Des professionnels généreux
Dans l’un des constats les plus troublants du rapport d’audit, on lit que 11 professionnels de la santé ont délivré des licences à près de 40% des vétérans qui ont réclamé le remboursement du cannabis médical, soit plus de 6 000. Ces professionnels de la santé ont approuvé à eux seuls près de 1 300 de ces demandes et trois autres ont délivré entre 700 et 830 licences. Plus précisément, l’équipe de vérification a constaté qu’un petit nombre de médecins autorisaient un très grand nombre d’anciens combattants à utiliser [au cannabis à des fins médicales]ce qui soulève des questions sur la rigueur de la surveillance en cours, selon le rapport.

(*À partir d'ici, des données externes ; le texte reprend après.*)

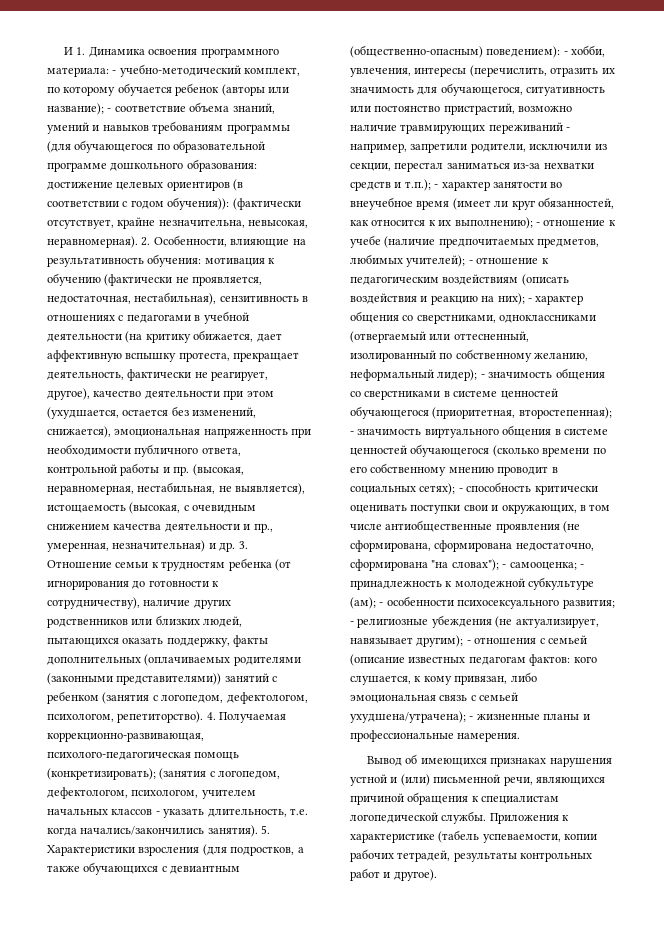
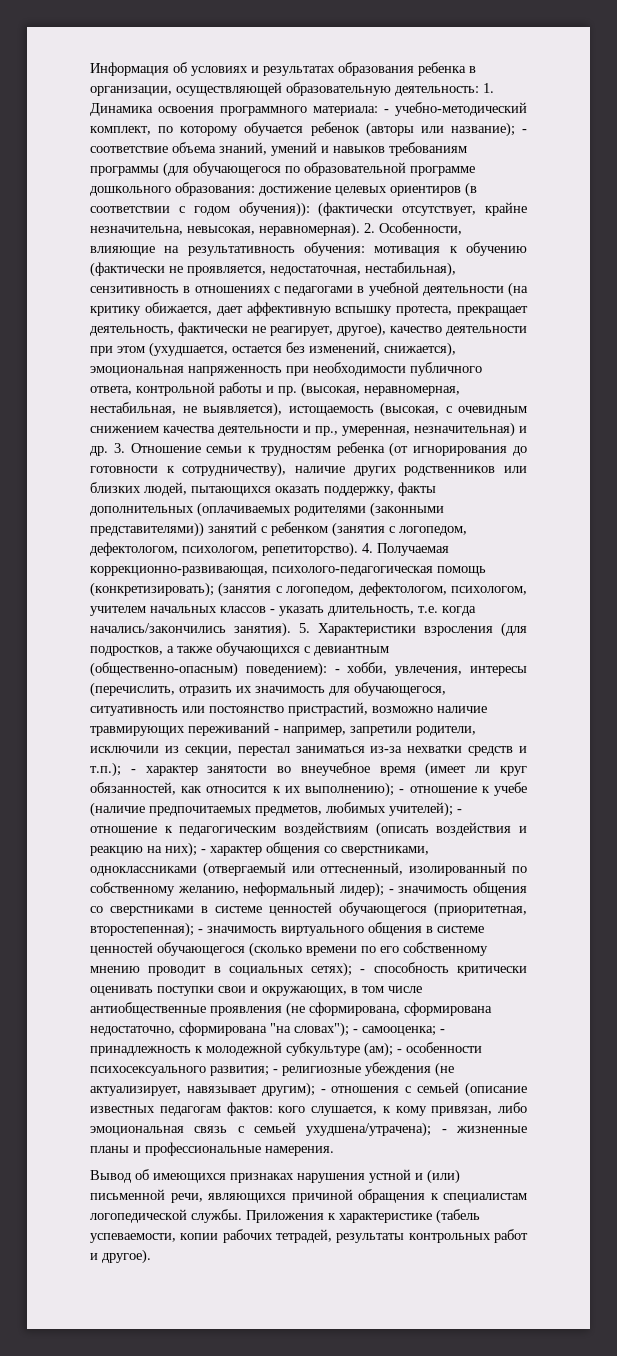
[64,47,74,55] И -> [90,62,476,76] [90,82,479,96] Информация об условиях и результатах образования ребенка в организации, осуществляющей образовательную деятельность:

Comme lignes directrices pour l’autorisation […] sont limités, il existe un risque que certains professionnels de la santé prescrivent excessivement ce traitement au cannabis.
Une poignée de fonctionnaires
Malgré ces drapeaux rouges, ainsi que le risque pour les anciens combattants et les contribuables, les auteurs du rapport notent que la grande majorité des demandes sont approuvées, le ministère se concentrant sur l’accessibilité du programme plutôt que sur la surveillance et le contrôle. Nous notons que 45 anciens combattants dont l’état de santé était répertorié comme un trouble lié à la toxicomanie ont reçu une indemnisation. De plus, 46 anciens combattants ont été remboursés pour de grandes quantités de cannabis (7 à 10 grammes par jour), tout en recevant également le remboursement de médicaments appartenant à chacune des quatre classes de médicaments à haut risque : antidépresseurs, antipsychotiques, benzodiazépines et opioïdes. Les auteurs du rapport rappellent que ce programme est géré par une petite équipe de 3,5 employés [équivalents temps plein]avec le soutien de l’équipe des professionnels de la santé du Ministère. En réponse à ce rapport d’audit, les responsables d’Anciens Combattants Canada disent envisager divers changements aux critères d’admissibilité au remboursement, ainsi que des limites sur le montant quotidien pouvant être approuvé et les types de produits. Le ministère envisage également un nouveau formulaire d’autorisation plus détaillé et des garanties supplémentaires requises pour ceux qui demandent plus de trois grammes par jour. On ne sait pas quand ces changements pourraient avoir lieu.